▶ **Required task**: Pull out every line from the start of the lines below down to the one containing "text Tegen een", with both ends included, and reproduce them word for word. Leave the pictures out of your answer.

-- begin --

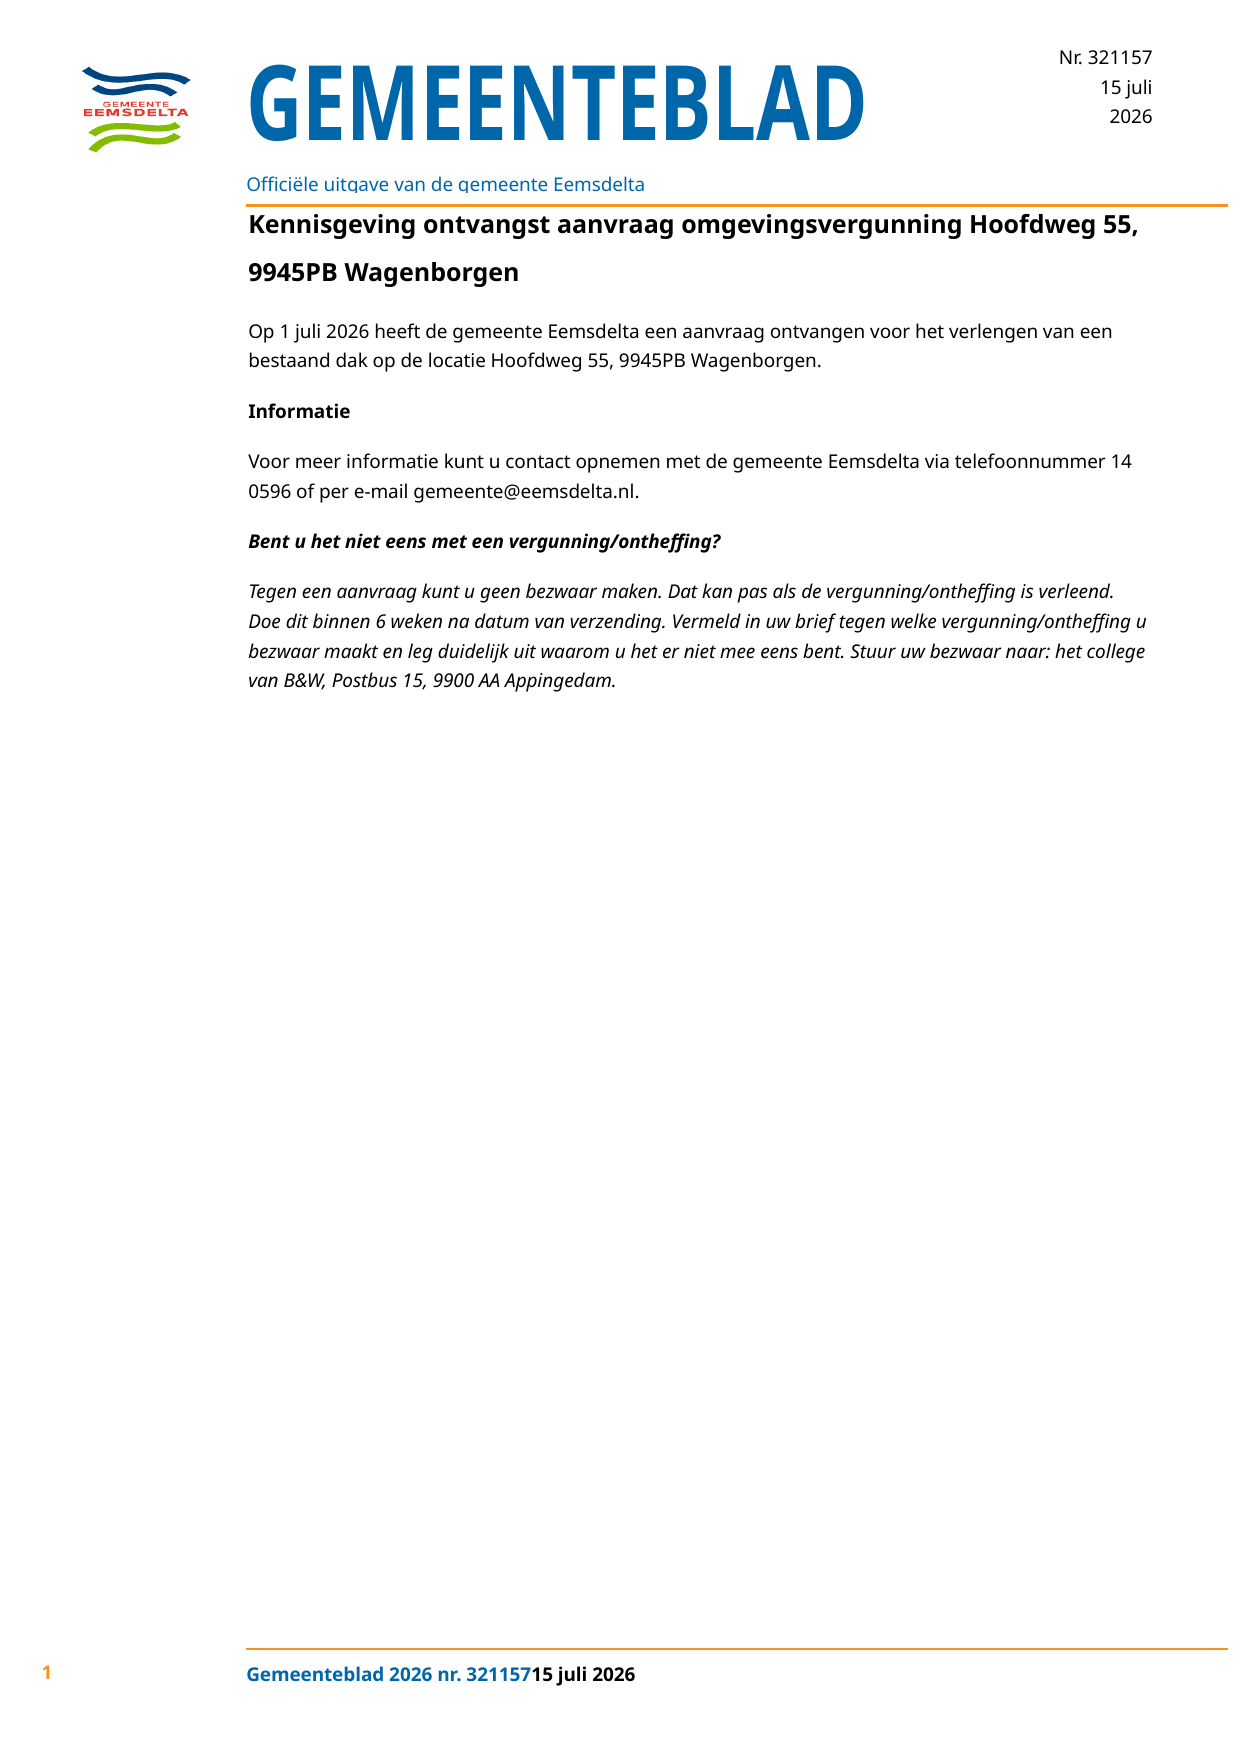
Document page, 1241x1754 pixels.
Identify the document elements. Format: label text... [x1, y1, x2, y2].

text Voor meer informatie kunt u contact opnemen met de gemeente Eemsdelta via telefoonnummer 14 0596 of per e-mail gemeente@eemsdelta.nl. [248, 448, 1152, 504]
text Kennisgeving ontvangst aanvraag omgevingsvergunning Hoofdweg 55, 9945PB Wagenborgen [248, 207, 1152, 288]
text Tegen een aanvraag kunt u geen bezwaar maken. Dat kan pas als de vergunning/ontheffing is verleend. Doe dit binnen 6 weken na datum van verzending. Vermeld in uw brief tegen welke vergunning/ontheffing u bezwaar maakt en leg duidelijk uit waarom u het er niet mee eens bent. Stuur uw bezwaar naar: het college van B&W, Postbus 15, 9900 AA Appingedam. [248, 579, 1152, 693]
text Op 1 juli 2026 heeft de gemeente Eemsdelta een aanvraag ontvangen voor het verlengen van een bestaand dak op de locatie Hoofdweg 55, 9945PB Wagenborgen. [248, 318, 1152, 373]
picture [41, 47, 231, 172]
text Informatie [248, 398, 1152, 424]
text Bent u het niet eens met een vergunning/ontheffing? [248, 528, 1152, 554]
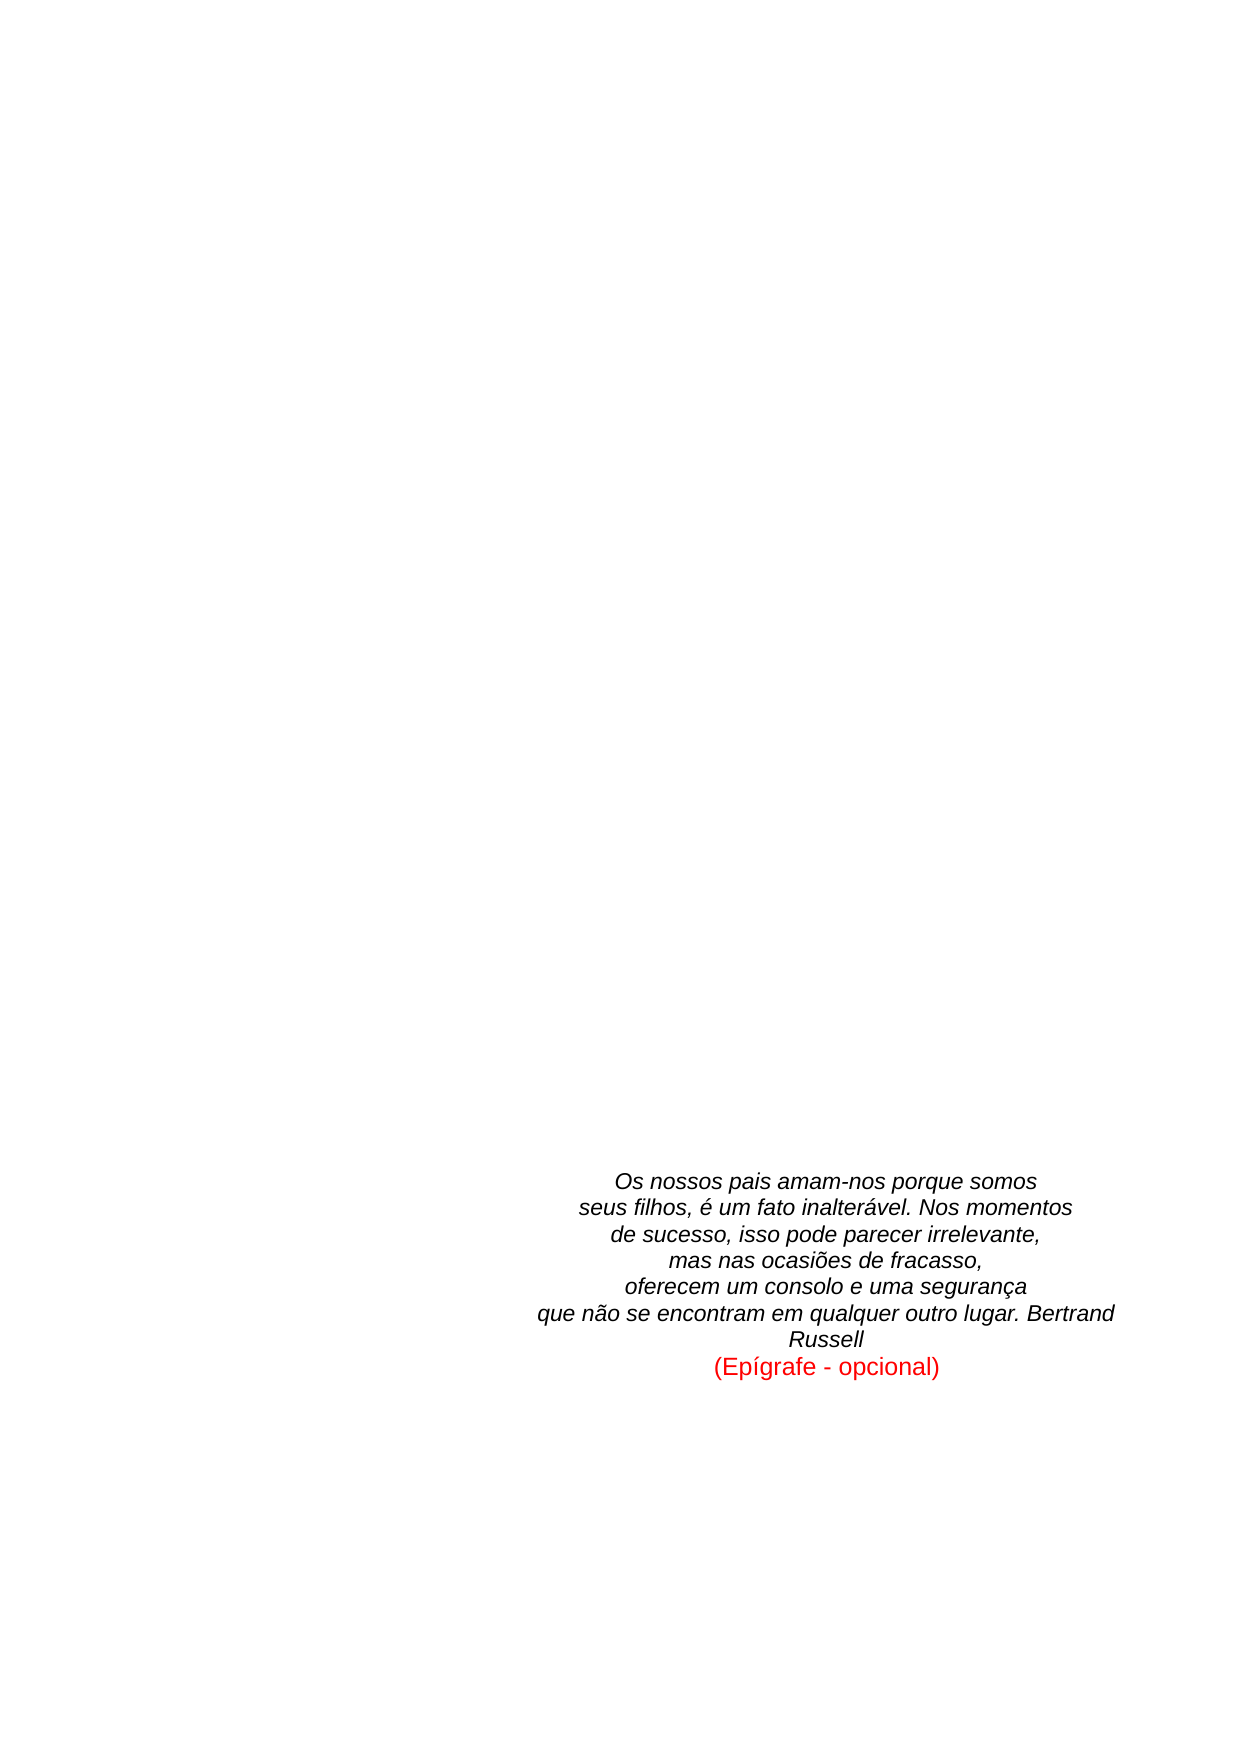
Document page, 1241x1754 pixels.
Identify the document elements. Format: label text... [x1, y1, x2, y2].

-- end --

▶ **Exercise answer**:
Document page, 1241x1754 pixels.
Identify the document elements. Format: label text... [x1, y1, x2, y2].

text Voor meer informatie kunt u contact opnemen met de gemeente Eemsdelta via telefoonnummer 14 0596 of per e-mail gemeente@eemsdelta.nl. [248, 448, 1152, 504]
text Kennisgeving ontvangst aanvraag omgevingsvergunning Hoofdweg 55, 9945PB Wagenborgen [248, 207, 1152, 288]
text Tegen een aanvraag kunt u geen bezwaar maken. Dat kan pas als de vergunning/ontheffing is verleend. Doe dit binnen 6 weken na datum van verzending. Vermeld in uw brief tegen welke vergunning/ontheffing u bezwaar maakt en leg duidelijk uit waarom u het er niet mee eens bent. Stuur uw bezwaar naar: het college van B&W, Postbus 15, 9900 AA Appingedam. [248, 579, 1152, 693]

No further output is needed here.